Si tal vez crees que es imposible que haya cristianos así, puedes ver que es el Señor mismo quien dice: “Cuando ayunéis, no pongáis la cara triste, como los hipócritas que desfiguran sus rostros para mostrar a los hombres que ayunan” (Mat. 6:16). ¿Puedes creerlo ahora? Sí, hay miembros de iglesia que ayunan (lo cual sería espiritualmente bueno, hecho por los motivos correctos), pero no lo hacen por razones espirituales, sino carnales: para que los vean y digan: “¡Qué espiritual es!” Pero todo es mentira. Cuando se apagan las cámaras se acaba el teatro, y quienes los conocen de verdad saben que no hay nada auténtico en sus apariencias de piedad.
Dios quiere que sus hijos sepan, que él rechaza esta hipocresía y no tiene planes de recompensar a nadie por actuar así. Por tanto, hemos de decidir si queremos la recompensa mundana de la aprobación y admiración de la gente que ignora quiénes somos en realidad, o el premio de Dios reservado para quienes viven una fe sincera, sencilla y confiada en él.
La fe cristiana no es un concurso de actuación para ver quién resulta ser el mejor actor. Dios no parece, él es. Él no se exhibe, se manifiesta; y cuando lo hace, todos se dan cuenta de cuán grande es él. Y esa es la forma en que quiere que vivamos la fe. Por eso, cuando ayunes, cuando diezmes, cuando ofrendes, hazlo en secreto; no des manifestaciones externas de ello ni lo comentes con nadie. Y eso será lo único secreto, porque la recompensa te la dará Dios en público, como él considere que debe dártela. Entonces, no muestres el “sacrificio”, muestra la recompensa.
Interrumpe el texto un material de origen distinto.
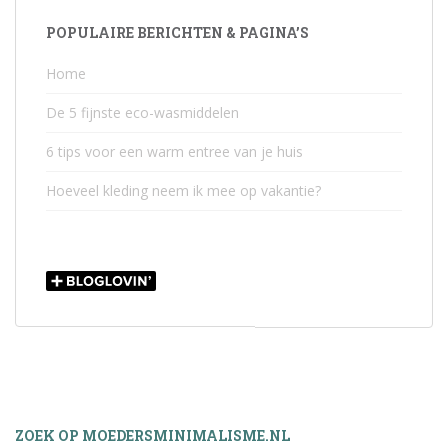
POPULAIRE BERICHTEN & PAGINA’S
Home
De 5 fijnste eco-wasmiddelen
6 tips voor een warm entree van je huis
Hoeveel kleding neem ik mee op vakantie?
ZOEK OP MOEDERSMINIMALISME.NL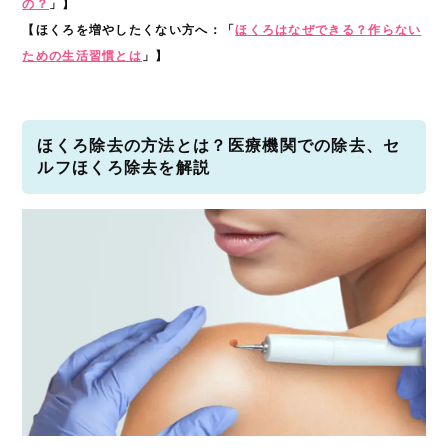
の？
」
】
【ほくろを増やしたくない方へ：「
ほくろはなぜできる？作らない
ための生活習慣とは
」】
ほくろ除去の方法とは？医療機関での除去、セ
ルフほくろ除去を解説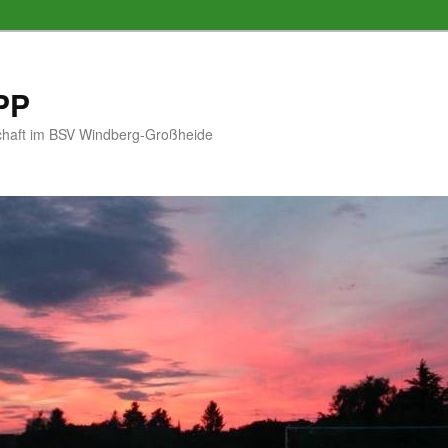
PP
schaft im BSV Windberg-Großheide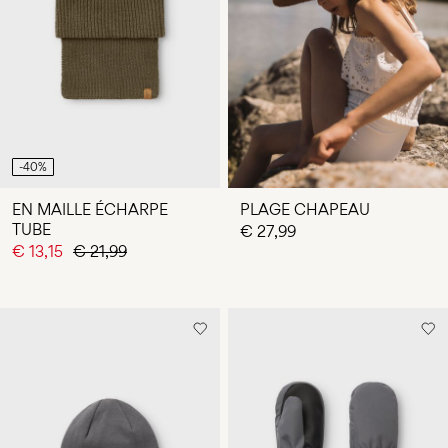
Des
questions
?
À
propos
de
nous
-40%
Luxembourg
EN MAILLE ÉCHARPE
PLAGE CHAPEAU
/
TUBE
€ 27,99
français
€ 13,15
€ 21,99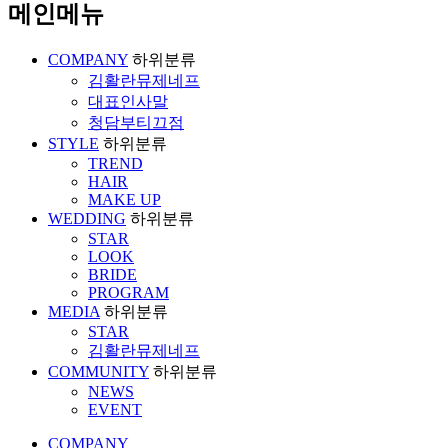
메인메뉴
COMPANY
하위분류
김활란뮤제네프
대표인사말
청담부티끄점
STYLE
하위분류
TREND
HAIR
MAKE UP
WEDDING
하위분류
STAR
LOOK
BRIDE
PROGRAM
MEDIA
하위분류
STAR
김활란뮤제네프
COMMUNITY
하위분류
NEWS
EVENT
COMPANY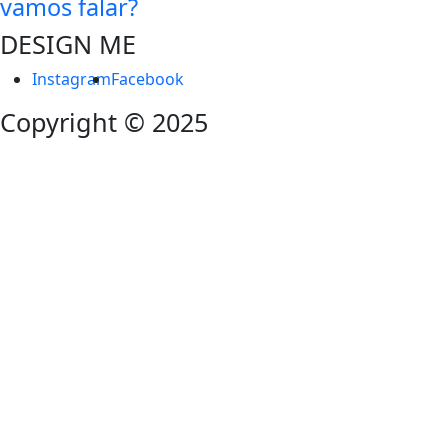
vamos falar?
DESIGN ME
Instagram
Facebook
Copyright © 2025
Jesús condena la hipocresía, es decir, la práctica de hábitos religiosos motivada por razones antirreligiosas. ¿Por qué? Porque suponen un grave peligro espiritual: nos alejan de la verdadera fe. No se trata de ser “bonitos” por fuera, mientras por dentro somos sepulcros blanqueados; se trata de ser auténticos por fuera, en coherencia con una religión sincera, vivida por dentro y practicada con discreción y amor.